> _GIVEN REQUEST_:
Can you print out every line of the records below, character for character, with nothing left out?

> _RECORDS FOR THE TASK_:
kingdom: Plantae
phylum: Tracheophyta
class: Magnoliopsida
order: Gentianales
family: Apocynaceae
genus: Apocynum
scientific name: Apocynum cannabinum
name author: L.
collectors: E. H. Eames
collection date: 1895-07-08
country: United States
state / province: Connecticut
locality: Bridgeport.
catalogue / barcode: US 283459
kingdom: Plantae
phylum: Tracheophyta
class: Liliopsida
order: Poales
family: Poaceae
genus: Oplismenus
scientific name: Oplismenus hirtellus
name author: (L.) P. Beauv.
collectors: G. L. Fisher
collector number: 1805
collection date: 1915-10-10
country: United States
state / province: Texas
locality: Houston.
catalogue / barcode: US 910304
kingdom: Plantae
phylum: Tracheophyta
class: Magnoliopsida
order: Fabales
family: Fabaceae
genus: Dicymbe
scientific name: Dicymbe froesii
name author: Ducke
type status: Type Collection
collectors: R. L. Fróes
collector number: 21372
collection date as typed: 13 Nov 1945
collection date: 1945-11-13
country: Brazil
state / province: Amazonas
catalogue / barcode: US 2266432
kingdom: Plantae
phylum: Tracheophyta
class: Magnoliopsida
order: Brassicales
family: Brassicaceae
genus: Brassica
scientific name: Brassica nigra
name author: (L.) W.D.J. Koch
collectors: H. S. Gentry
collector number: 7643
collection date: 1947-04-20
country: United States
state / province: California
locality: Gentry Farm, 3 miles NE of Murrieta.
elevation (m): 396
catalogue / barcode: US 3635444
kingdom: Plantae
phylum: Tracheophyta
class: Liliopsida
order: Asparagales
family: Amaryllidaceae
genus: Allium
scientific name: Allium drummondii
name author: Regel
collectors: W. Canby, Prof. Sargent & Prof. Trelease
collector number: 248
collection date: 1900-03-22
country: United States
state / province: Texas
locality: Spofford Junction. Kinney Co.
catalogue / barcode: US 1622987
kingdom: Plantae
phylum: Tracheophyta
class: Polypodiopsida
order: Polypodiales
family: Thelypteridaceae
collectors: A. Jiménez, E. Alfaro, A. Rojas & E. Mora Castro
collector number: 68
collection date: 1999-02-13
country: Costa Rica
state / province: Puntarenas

> _SOLUTION_:
kingdom: Plantae
phylum: Tracheophyta
class: Magnoliopsida
order: Gentianales
family: Apocynaceae
genus: Apocynum
scientific name: Apocynum cannabinum
name author: L.
collectors: E. H. Eames
collection date: 1895-07-08
country: United States
state / province: Connecticut
locality: Bridgeport.
catalogue / barcode: US 283459
kingdom: Plantae
phylum: Tracheophyta
class: Liliopsida
order: Poales
family: Poaceae
genus: Oplismenus
scientific name: Oplismenus hirtellus
name author: (L.) P. Beauv.
collectors: G. L. Fisher
collector number: 1805
collection date: 1915-10-10
country: United States
state / province: Texas
locality: Houston.
catalogue / barcode: US 910304
kingdom: Plantae
phylum: Tracheophyta
class: Magnoliopsida
order: Fabales
family: Fabaceae
genus: Dicymbe
scientific name: Dicymbe froesii
name author: Ducke
type status: Type Collection
collectors: R. L. Fróes
collector number: 21372
collection date as typed: 13 Nov 1945
collection date: 1945-11-13
country: Brazil
state / province: Amazonas
catalogue / barcode: US 2266432
kingdom: Plantae
phylum: Tracheophyta
class: Magnoliopsida
order: Brassicales
family: Brassicaceae
genus: Brassica
scientific name: Brassica nigra
name author: (L.) W.D.J. Koch
collectors: H. S. Gentry
collector number: 7643
collection date: 1947-04-20
country: United States
state / province: California
locality: Gentry Farm, 3 miles NE of Murrieta.
elevation (m): 396
catalogue / barcode: US 3635444
kingdom: Plantae
phylum: Tracheophyta
class: Liliopsida
order: Asparagales
family: Amaryllidaceae
genus: Allium
scientific name: Allium drummondii
name author: Regel
collectors: W. Canby, Prof. Sargent & Prof. Trelease
collector number: 248
collection date: 1900-03-22
country: United States
state / province: Texas
locality: Spofford Junction. Kinney Co.
catalogue / barcode: US 1622987
kingdom: Plantae
phylum: Tracheophyta
class: Polypodiopsida
order: Polypodiales
family: Thelypteridaceae
collectors: A. Jiménez, E. Alfaro, A. Rojas & E. Mora Castro
collector number: 68
collection date: 1999-02-13
country: Costa Rica
state / province: Puntarenas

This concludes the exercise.